On the social media and in Larry Ferlazzo's EdWeek piece on the topic, the old debate about student late work has been churning again.
This debate will always churn, because three things are true:
1) Deadlines are a real thing in the world, often carrying some serious penalties.
2) Giving a student a grade on being late means you haven't actually assessed the skills and knowledge that were supposed to be involved in the work.
3) Some students face much larger obstacles to meeting deadlines than others.
A teacher needs to balance all three true things in their brain.
A hard and fast, take no prisoners approach to deadlines is unnecessarily brutal. These are, after all, not full grown adults. Requiring them to meet deadlines without support or slack is setting them up for failure.
A lose and floppy "just hand it in any time" approach is not doing anyone any favors. It's not fair to students that one gets three days to complete the assignment and another took a month. And it is absolute nightmare fuel for teachers, who face a jumbled mess of grading.
I taught a course that was heavy on writing assignments and therefor heavy on deadlines. In a typical 9 weeks grading period I had 50-60 grades in the book. That's a lot of paper to process, and a lot of deadlines to meet. Here are the principles I followed that kept me sane and my students mostly on track.
No surprises. Let them know what is coming, and then keep telling them it's coming, and then keep telling them how long until the due date. You don't have to be irritating and naggy about it; just keep them informed. But unless you have some reason to include memory skills in your class learning objectives, there's no reason to make students depend on the memory capacity of their half-wired brains.
For larger assignments, give more than enough time. Don't make the mistake of giving students the amount of time that would be enough, but only if those students didn't have any other classes or responsibilities in their lives.
Mix it up. Not all deadlines need to be created equal. My students could usually hand regular homework assignments in whenever. But I also had assignments that were "Absolute Deadline" assignments. Just be explicit, so that they know what's coming and can organize accordingly.
Provide supports and scaffolds. One of my biggest mistakes in this area was the first year I pioneered a massive research project. We talked about it and I gave reminders, but there were no actual deadlines until the final one, and for some students it was disastrous. In the following years, I added secondary deadlines and check-ins (just come to my desk and show me what you've got) as part of the process; it helped keep them from digging themselves into too deep a hole. And when they dig that hole, help them create a plan for climbing out.
Be open and humane. Run the kind of classroom in which a student feels safe to come to you with whatever struggles they're facing doing the work. I've had students miss critical class time because of terminal illnesses of parents. Once a student's house burned down with her work in it.
Be selective about what hills to die on--and then hold the line. My policy was that small assignments like homework or mini-essays written in class time could be turned in late at any time. But at the end of the nine weeks, when my own grades were due, the final absolute deadline was absolute. If it wasn't in, it was a zero. Absolute deadline assignments worked the same way, with steep penalties for lateness.

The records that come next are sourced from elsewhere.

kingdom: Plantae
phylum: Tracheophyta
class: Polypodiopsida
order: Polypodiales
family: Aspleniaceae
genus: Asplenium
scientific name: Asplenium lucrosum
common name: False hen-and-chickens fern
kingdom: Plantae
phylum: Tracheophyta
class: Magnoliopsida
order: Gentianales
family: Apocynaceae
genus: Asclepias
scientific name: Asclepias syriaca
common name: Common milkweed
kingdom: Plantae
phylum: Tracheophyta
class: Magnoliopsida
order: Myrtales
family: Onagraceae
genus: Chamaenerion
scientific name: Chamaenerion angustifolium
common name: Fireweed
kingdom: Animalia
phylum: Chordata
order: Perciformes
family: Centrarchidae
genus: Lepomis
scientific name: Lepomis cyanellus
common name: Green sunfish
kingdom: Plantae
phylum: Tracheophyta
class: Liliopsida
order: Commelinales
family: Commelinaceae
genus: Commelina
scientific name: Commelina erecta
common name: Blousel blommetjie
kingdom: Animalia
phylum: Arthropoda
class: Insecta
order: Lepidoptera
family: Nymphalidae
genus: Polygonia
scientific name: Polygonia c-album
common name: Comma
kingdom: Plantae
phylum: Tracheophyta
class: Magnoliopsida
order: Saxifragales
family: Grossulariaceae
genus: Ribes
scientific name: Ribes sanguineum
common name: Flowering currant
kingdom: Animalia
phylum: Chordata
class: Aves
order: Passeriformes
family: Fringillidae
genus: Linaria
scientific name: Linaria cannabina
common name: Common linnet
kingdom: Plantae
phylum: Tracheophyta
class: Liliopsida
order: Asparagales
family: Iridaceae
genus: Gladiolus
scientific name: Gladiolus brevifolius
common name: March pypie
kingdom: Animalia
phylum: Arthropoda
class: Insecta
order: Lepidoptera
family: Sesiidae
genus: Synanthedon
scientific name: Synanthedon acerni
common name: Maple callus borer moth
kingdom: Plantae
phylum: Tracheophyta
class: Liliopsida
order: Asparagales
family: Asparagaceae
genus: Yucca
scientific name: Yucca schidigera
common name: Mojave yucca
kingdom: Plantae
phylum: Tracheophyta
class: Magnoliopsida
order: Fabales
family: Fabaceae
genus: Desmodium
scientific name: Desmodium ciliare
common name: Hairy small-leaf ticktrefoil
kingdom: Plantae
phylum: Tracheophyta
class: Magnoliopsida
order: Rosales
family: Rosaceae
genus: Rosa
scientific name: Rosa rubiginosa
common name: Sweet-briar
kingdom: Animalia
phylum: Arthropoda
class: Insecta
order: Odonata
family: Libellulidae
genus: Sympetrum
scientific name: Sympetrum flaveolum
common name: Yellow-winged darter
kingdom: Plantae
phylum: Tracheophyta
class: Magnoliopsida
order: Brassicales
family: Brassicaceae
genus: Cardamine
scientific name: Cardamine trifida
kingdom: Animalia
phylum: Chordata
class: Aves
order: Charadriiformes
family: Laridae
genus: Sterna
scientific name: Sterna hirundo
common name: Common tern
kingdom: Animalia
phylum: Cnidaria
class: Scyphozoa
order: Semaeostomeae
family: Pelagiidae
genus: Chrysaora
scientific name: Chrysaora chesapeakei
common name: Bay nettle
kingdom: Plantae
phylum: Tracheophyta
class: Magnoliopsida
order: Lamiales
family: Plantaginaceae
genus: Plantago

Not everything in life is a hard and fast deadline, but it would be misleading to suggest that such deadlines do no exist. Our major local employer has a simple policy, written by management and union together-- after a certain number of unexcused hours, you get a warning, then a meeting, and when you hit the max, you're fired.
It helps to keep your focus on what you are actually trying to teach and therefor what you actually want to measure.
But it's also fair to include "responsibly meeting deadlines" to the list of things you're teaching. Meeting deadlines is, I think, one of those things that most adults do without any consciousness of how we do it or when we learned how. But human beings are not born with innate knowledge of how to meet human-created deadlines, how to organize a project and apply the time and resources to it. Too often the only advice we have for young humans is "well, just do the work" or "buckle down" when they don't actually know how to do that. And if they are in a chaotic life situation that they cannot control because they are at the mercy of adults, then simply repeating "work harder" or "clearly you just don't care" is no help. You'll also see students dealing with task paralysis, a situation where they have so much to do that they literally cannot figure out what to do next, and so time passes and more work piles up and their anxiety rises and they fall further behind rinse repeat--they are unlikely to break out of that without someone helping them chart a path.
None of this means abolishing deadlines and consequences for them. It is no help for students in the long term to be taught that no deadlines really matter and you can just do, or not, as you wish. But it is also unhelpful to simply point at a deadline and say, "The hammer is gonna fall, kid, so you'd better deal with it, somehow."
Part of what we're supposed to teach is not just how to pack knowledge into your head, but how to transport it out of your head and into the world, and to do it, sometimes, in a timely manner. To teach the learning without teaching the How To Get It Out Of Your Head part is incomplete teaching. Deadlines, with consequences, are part of that learning. But requiring deadlines and penalizing deadline failure without providing support is like giving a unit test without teaching the content of the unit.
So, yes, deadlines and penalties, but not always deadlines and penalties and not just deadlines and penalties.